--- Given data ---
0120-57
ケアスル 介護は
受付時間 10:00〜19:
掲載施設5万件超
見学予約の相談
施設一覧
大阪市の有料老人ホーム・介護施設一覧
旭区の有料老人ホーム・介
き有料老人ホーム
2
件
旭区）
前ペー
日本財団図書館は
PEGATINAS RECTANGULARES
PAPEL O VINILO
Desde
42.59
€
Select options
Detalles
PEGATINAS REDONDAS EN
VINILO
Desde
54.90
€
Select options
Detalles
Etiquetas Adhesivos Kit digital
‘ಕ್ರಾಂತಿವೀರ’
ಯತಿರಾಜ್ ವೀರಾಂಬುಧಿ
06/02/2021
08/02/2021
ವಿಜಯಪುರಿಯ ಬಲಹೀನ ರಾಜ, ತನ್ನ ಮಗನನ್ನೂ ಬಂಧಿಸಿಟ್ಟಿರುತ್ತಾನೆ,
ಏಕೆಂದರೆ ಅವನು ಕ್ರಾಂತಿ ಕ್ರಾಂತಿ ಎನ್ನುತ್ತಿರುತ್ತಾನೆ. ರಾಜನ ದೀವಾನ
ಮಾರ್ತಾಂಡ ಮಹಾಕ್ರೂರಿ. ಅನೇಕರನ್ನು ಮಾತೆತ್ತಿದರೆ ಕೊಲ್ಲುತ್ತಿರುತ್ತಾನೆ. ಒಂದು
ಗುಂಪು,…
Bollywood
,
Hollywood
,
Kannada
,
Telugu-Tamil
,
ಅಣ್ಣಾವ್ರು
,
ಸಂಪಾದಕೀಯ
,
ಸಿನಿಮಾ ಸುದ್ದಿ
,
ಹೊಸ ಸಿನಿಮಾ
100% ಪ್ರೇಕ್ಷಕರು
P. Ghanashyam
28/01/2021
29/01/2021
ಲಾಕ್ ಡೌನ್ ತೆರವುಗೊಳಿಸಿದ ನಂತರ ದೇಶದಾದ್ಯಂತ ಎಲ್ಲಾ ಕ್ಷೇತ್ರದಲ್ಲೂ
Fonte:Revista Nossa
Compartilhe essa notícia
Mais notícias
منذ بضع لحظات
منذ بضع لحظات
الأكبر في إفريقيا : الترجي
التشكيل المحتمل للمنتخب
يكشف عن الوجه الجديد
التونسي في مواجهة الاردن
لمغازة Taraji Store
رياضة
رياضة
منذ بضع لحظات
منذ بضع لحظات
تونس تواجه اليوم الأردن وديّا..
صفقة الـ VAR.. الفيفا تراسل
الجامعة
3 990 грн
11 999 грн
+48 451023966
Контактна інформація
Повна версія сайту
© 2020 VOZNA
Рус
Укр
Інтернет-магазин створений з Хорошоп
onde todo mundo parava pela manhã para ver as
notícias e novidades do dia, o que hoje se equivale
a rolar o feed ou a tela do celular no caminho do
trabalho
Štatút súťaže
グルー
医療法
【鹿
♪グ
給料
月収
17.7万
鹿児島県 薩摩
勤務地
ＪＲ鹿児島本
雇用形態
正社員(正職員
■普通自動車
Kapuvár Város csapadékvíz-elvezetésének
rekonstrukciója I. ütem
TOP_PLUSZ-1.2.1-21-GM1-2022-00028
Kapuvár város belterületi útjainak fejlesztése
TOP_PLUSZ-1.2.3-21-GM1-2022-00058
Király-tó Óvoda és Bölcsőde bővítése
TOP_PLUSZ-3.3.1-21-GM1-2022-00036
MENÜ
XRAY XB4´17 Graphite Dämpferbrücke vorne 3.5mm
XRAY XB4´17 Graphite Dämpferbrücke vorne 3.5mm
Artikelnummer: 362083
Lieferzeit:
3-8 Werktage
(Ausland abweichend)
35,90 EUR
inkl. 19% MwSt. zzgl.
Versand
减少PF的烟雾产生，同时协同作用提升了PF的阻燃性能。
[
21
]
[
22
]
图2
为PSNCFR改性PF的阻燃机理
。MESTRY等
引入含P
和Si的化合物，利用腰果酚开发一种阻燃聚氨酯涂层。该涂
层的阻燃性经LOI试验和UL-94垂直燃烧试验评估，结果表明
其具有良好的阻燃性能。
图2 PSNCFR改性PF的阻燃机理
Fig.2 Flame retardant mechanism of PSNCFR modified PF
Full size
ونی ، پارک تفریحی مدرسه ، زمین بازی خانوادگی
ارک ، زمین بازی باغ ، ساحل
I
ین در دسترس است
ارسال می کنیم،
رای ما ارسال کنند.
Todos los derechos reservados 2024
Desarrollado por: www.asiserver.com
---
Task item: Rewrite the lines of every record, switching "Select options" for "Choose options" and leaving everything else unchanged.

Written solution:
0120-57
ケアスル 介護は
受付時間 10:00〜19:
掲載施設5万件超
見学予約の相談
施設一覧
大阪市の有料老人ホーム・介護施設一覧
旭区の有料老人ホーム・介
き有料老人ホーム
2
件
旭区）
前ペー
日本財団図書館は
PEGATINAS RECTANGULARES
PAPEL O VINILO
Desde
42.59
€
Choose options
Detalles
PEGATINAS REDONDAS EN
VINILO
Desde
54.90
€
Choose options
Detalles
Etiquetas Adhesivos Kit digital
‘ಕ್ರಾಂತಿವೀರ’
ಯತಿರಾಜ್ ವೀರಾಂಬುಧಿ
06/02/2021
08/02/2021
ವಿಜಯಪುರಿಯ ಬಲಹೀನ ರಾಜ, ತನ್ನ ಮಗನನ್ನೂ ಬಂಧಿಸಿಟ್ಟಿರುತ್ತಾನೆ,
ಏಕೆಂದರೆ ಅವನು ಕ್ರಾಂತಿ ಕ್ರಾಂತಿ ಎನ್ನುತ್ತಿರುತ್ತಾನೆ. ರಾಜನ ದೀವಾನ
ಮಾರ್ತಾಂಡ ಮಹಾಕ್ರೂರಿ. ಅನೇಕರನ್ನು ಮಾತೆತ್ತಿದರೆ ಕೊಲ್ಲುತ್ತಿರುತ್ತಾನೆ. ಒಂದು
ಗುಂಪು,…
Bollywood
,
Hollywood
,
Kannada
,
Telugu-Tamil
,
ಅಣ್ಣಾವ್ರು
,
ಸಂಪಾದಕೀಯ
,
ಸಿನಿಮಾ ಸುದ್ದಿ
,
ಹೊಸ ಸಿನಿಮಾ
100% ಪ್ರೇಕ್ಷಕರು
P. Ghanashyam
28/01/2021
29/01/2021
ಲಾಕ್ ಡೌನ್ ತೆರವುಗೊಳಿಸಿದ ನಂತರ ದೇಶದಾದ್ಯಂತ ಎಲ್ಲಾ ಕ್ಷೇತ್ರದಲ್ಲೂ
Fonte:Revista Nossa
Compartilhe essa notícia
Mais notícias
منذ بضع لحظات
منذ بضع لحظات
الأكبر في إفريقيا : الترجي
التشكيل المحتمل للمنتخب
يكشف عن الوجه الجديد
التونسي في مواجهة الاردن
لمغازة Taraji Store
رياضة
رياضة
منذ بضع لحظات
منذ بضع لحظات
تونس تواجه اليوم الأردن وديّا..
صفقة الـ VAR.. الفيفا تراسل
الجامعة
3 990 грн
11 999 грн
+48 451023966
Контактна інформація
Повна версія сайту
© 2020 VOZNA
Рус
Укр
Інтернет-магазин створений з Хорошоп
onde todo mundo parava pela manhã para ver as
notícias e novidades do dia, o que hoje se equivale
a rolar o feed ou a tela do celular no caminho do
trabalho
Štatút súťaže
グルー
医療法
【鹿
♪グ
給料
月収
17.7万
鹿児島県 薩摩
勤務地
ＪＲ鹿児島本
雇用形態
正社員(正職員
■普通自動車
Kapuvár Város csapadékvíz-elvezetésének
rekonstrukciója I. ütem
TOP_PLUSZ-1.2.1-21-GM1-2022-00028
Kapuvár város belterületi útjainak fejlesztése
TOP_PLUSZ-1.2.3-21-GM1-2022-00058
Király-tó Óvoda és Bölcsőde bővítése
TOP_PLUSZ-3.3.1-21-GM1-2022-00036
MENÜ
XRAY XB4´17 Graphite Dämpferbrücke vorne 3.5mm
XRAY XB4´17 Graphite Dämpferbrücke vorne 3.5mm
Artikelnummer: 362083
Lieferzeit:
3-8 Werktage
(Ausland abweichend)
35,90 EUR
inkl. 19% MwSt. zzgl.
Versand
减少PF的烟雾产生，同时协同作用提升了PF的阻燃性能。
[
21
]
[
22
]
图2
为PSNCFR改性PF的阻燃机理
。MESTRY等
引入含P
和Si的化合物，利用腰果酚开发一种阻燃聚氨酯涂层。该涂
层的阻燃性经LOI试验和UL-94垂直燃烧试验评估，结果表明
其具有良好的阻燃性能。
图2 PSNCFR改性PF的阻燃机理
Fig.2 Flame retardant mechanism of PSNCFR modified PF
Full size
ونی ، پارک تفریحی مدرسه ، زمین بازی خانوادگی
ارک ، زمین بازی باغ ، ساحل
I
ین در دسترس است
ارسال می کنیم،
رای ما ارسال کنند.
Todos los derechos reservados 2024
Desarrollado por: www.asiserver.com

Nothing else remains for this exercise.